Women seeking non-hormonal methods of birth control now have a new option: an app.
It’s the first app backed by clinical research and approved by the U.S. Food and Drug Administration to prevent pregnancy.
The Natural Cycles app can be downloaded on a smartphone for $79.99 annually and is paired with a digital-basal thermometer.
Using self-reported daily temperature readings, the app uses an algorithm to analyze and advise the user if she is fertile, or not fertile through “green” and “red” days. The app can account for missed temperature readings, but the user will be given more red days.
Dr. Juan Acuna, associate professor of OB-GYN at Florida International University College of Medicine, worked with the Natural Cycles developers, headquartered in Stockholm, Sweden.
Acuna said temperature readings and tracking fertility without hormones is not new, but described the app’s effective algorithm as a “breakthrough” for women seeking natural methods of contraception.
“The app does everything else for you, it tracks, it adds, and also adjusts on a daily basis so you don’t have to recalculate everything on a monthly basis,” Acuna said.
Natural Cycles presents users with several warnings, “Before you start.”
It requires users to be at least 18 years old.
Explains that no birth control is 100 percent effective. But states: “Natural Cycles is 93 percent effective under typical use, which means 7 women out of 100 get pregnant during 1 year of use.”
Acuna said that research shows the app is in the same effectiveness category as the pill.
College students Mikiya Johnson, 19, and Jobrycea Warren, 18, said the app is something their friends would try.
“We get up every morning and, like, look at our phones, so I think it’d be pretty easy to do it,” Johnson said.
Both teens said finding a hormone-free option was desirable to prevent side-effects like mood swings and weight gain.
“You protect yourself first, you come first, which is why I think the app is a great idea,” Warren said.
Dr.
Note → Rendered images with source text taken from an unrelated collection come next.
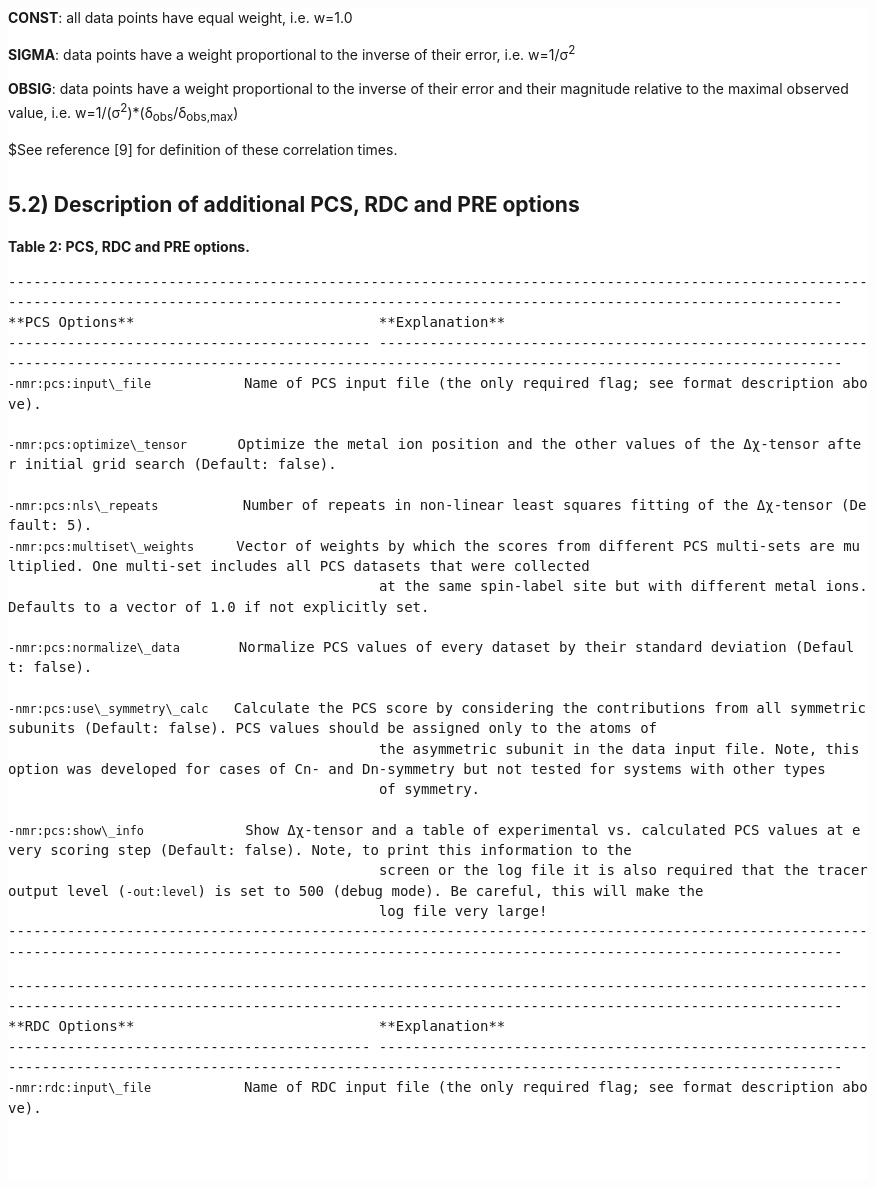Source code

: **CONST**: all data points have equal weight, i.e. w=1.0

**SIGMA**: data points have a weight proportional to the inverse of their error, i.e. w=1/&sigma;<sup>2</sup>

**OBSIG**: data points have a weight proportional to the inverse of their error and their magnitude relative to the maximal observed value, i.e. w=1/(&sigma;<sup>2</sup>)*(&delta;<sub>obs</sub>/&delta;<sub>obs,max</sub>)

$See reference [9] for definition of these correlation times.

## 5.2) Description of additional PCS, RDC and PRE options

**Table 2: PCS, RDC and PRE options.**
<pre>
---------------------------------------------------------------------------------------------------------------------------------------------------------------------------------------------------------
**PCS Options**                             **Explanation**
------------------------------------------- -------------------------------------------------------------------------------------------------------------------------------------------------------------
<code>-nmr:pcs:input\_file</code>           Name of PCS input file (the only required flag; see format description above).

<code>-nmr:pcs:optimize\_tensor</code>      Optimize the metal ion position and the other values of the &Delta;&chi;-tensor after initial grid search (Default: false).

<code>-nmr:pcs:nls\_repeats</code>          Number of repeats in non-linear least squares fitting of the &Delta;&chi;-tensor (Default: 5).
<code>-nmr:pcs:multiset\_weights</code>     Vector of weights by which the scores from different PCS multi-sets are multiplied. One multi-set includes all PCS datasets that were collected
                                            at the same spin-label site but with different metal ions. Defaults to a vector of 1.0 if not explicitly set.

<code>-nmr:pcs:normalize\_data</code>       Normalize PCS values of every dataset by their standard deviation (Default: false).

<code>-nmr:pcs:use\_symmetry\_calc</code>   Calculate the PCS score by considering the contributions from all symmetric subunits (Default: false). PCS values should be assigned only to the atoms of
                                            the asymmetric subunit in the data input file. Note, this option was developed for cases of Cn- and Dn-symmetry but not tested for systems with other types
                                            of symmetry.

<code>-nmr:pcs:show\_info</code>            Show &Delta;&chi;-tensor and a table of experimental vs. calculated PCS values at every scoring step (Default: false). Note, to print this information to the
                                            screen or the log file it is also required that the tracer output level (<code>-out:level</code>) is set to 500 (debug mode). Be careful, this will make the
                                            log file very large!
---------------------------------------------------------------------------------------------------------------------------------------------------------------------------------------------------------
</pre>
<pre>
---------------------------------------------------------------------------------------------------------------------------------------------------------------------------------------------------------
**RDC Options**                             **Explanation**
------------------------------------------- -------------------------------------------------------------------------------------------------------------------------------------------------------------
<code>-nmr:rdc:input\_file</code>           Name of RDC input file (the only required flag; see format description above).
Christine Greves, OB-GYN with Winnie Palmer Hospital in Orlando, said she would proceed with caution.
“I think this could work for someone who is motivated, someone who doesn’t mind getting pregnant if it doesn’t work,” Greves said.
When compared with the efficacy percentages of implants, IUD’s or birth control shots, Greves said Natural Cycles is not something she would recommend to her teenage patients yet.
“Do I think it could be a problem in providing a safe sense of security? Yes, I do. But I can understand a teenager’s desire to have, to try to do things discreetly,” Greves said.